TASK DIRECTIONS:
Keep the wording of each record exactly the same when you repeat it, and leave out pictures.

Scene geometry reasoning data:
========================
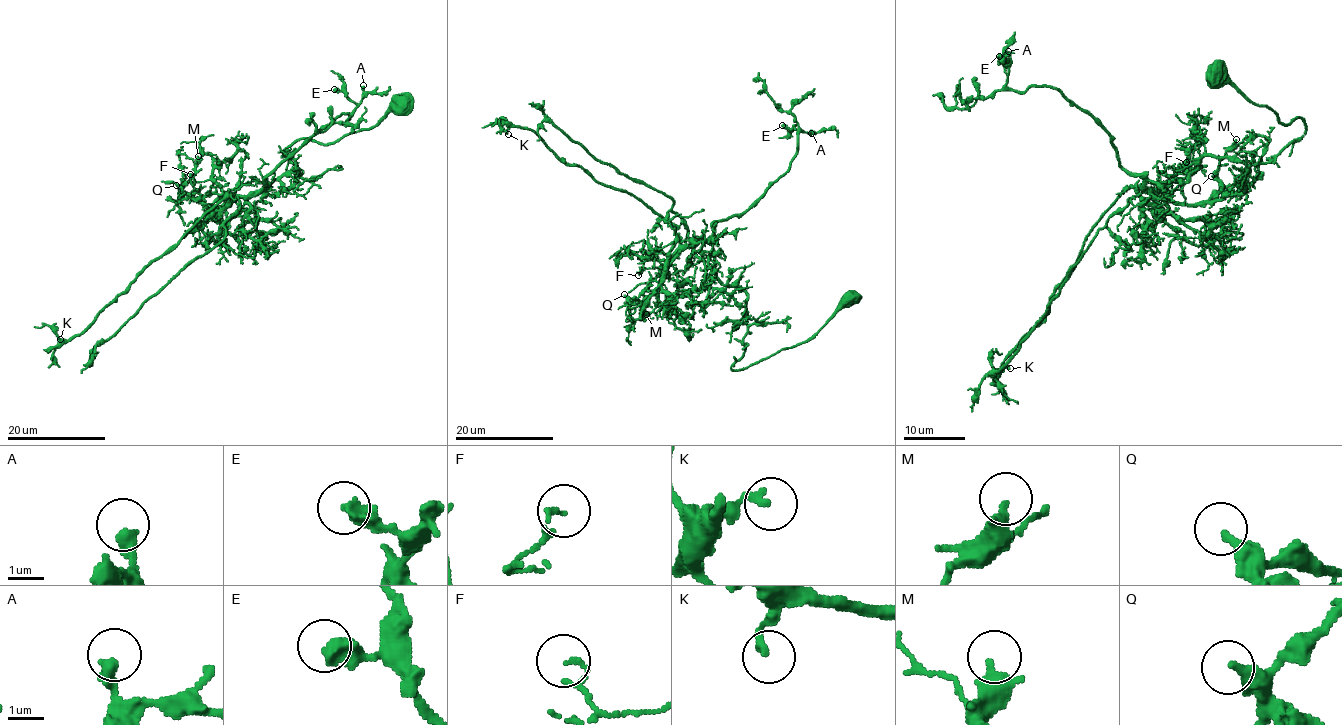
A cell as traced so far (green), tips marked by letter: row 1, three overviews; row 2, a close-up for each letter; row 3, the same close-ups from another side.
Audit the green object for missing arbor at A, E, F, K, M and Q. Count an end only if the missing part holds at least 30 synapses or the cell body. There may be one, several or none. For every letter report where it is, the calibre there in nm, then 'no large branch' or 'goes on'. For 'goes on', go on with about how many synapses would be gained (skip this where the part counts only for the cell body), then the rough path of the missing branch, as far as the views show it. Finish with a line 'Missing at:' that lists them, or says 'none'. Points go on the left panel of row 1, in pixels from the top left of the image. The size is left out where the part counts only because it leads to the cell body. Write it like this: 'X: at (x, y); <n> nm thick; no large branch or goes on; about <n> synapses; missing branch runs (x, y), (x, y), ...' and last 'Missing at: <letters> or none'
A: at (363, 85); 360 nm thick; goes on; about 35 synapses; missing branch runs (363, 85), (353, 61), (353, 48), (349, 43), (352, 29)
E: at (334, 89); 480 nm thick; no large branch
F: at (190, 174); 100 nm thick; no large branch
K: at (60, 339); 220 nm thick; no large branch
M: at (198, 156); 420 nm thick; no large branch
Q: at (176, 185); 320 nm thick; no large branch
Missing at: A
========================
ANSWER TO THIS PROBLEM:
A cell as traced so far (green), tips marked by letter: row 1, three overviews; row 2, a close-up for each letter; row 3, the same close-ups from another side.
Audit the green object for missing arbor at A, E, F, K, M and Q. Count an end only if the missing part holds at least 30 synapses or the cell body. There may be one, several or none. For every letter report where it is, the calibre there in nm, then 'no large branch' or 'goes on'. For 'goes on', go on with about how many synapses would be gained (skip this where the part counts only for the cell body), then the rough path of the missing branch, as far as the views show it. Finish with a line 'Missing at:' that lists them, or says 'none'. Points go on the left panel of row 1, in pixels from the top left of the image. The size is left out where the part counts only because it leads to the cell body. Write it like this: 'X: at (x, y); <n> nm thick; no large branch or goes on; about <n> synapses; missing branch runs (x, y), (x, y), ...' and last 'Missing at: <letters> or none'
A: at (363, 85); 360 nm thick; goes on; about 35 synapses; missing branch runs (363, 85), (353, 61), (353, 48), (349, 43), (352, 29)
E: at (334, 89); 480 nm thick; no large branch
F: at (190, 174); 100 nm thick; no large branch
K: at (60, 339); 220 nm thick; no large branch
M: at (198, 156); 420 nm thick; no large branch
Q: at (176, 185); 320 nm thick; no large branch
Missing at: A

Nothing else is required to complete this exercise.